> ABOUT THIS TASK
How many lines in the entries below contain the string "depuradores"? Reply with the number alone.

Collected data entries
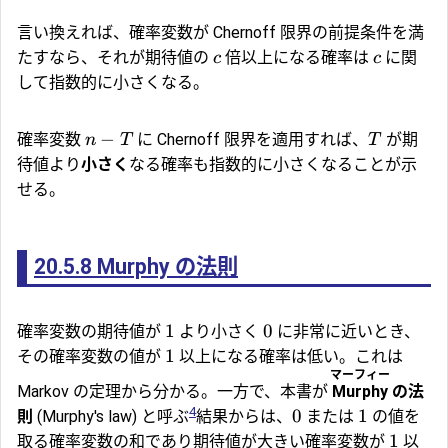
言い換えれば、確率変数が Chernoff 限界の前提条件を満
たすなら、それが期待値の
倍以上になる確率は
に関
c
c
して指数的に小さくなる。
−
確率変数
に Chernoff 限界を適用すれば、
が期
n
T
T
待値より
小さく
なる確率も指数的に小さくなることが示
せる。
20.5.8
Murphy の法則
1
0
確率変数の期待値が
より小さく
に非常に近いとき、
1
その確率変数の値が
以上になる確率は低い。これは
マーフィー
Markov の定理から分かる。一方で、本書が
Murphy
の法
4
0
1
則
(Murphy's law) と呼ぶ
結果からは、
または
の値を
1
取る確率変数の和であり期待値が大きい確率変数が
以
---
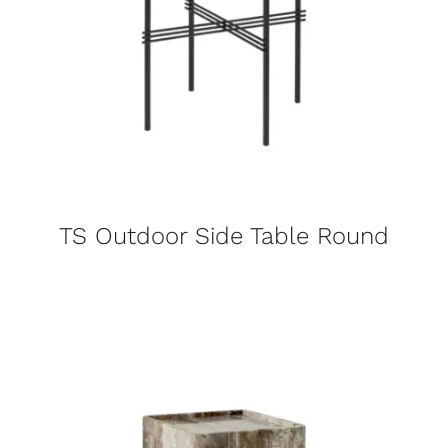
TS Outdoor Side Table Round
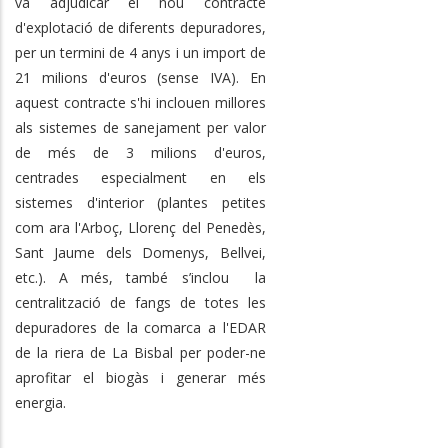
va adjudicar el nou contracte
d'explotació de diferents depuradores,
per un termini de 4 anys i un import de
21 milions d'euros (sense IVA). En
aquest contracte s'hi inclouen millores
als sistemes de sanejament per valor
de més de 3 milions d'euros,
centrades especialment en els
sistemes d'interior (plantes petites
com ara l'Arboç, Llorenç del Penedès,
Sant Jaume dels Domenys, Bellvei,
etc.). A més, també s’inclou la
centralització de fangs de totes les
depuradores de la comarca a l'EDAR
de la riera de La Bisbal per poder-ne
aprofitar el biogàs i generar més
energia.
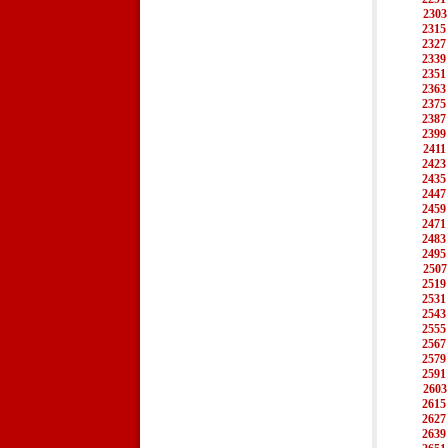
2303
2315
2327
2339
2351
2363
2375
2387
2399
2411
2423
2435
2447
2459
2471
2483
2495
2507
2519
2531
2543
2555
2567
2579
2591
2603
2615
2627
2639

> RESULT BELOW
2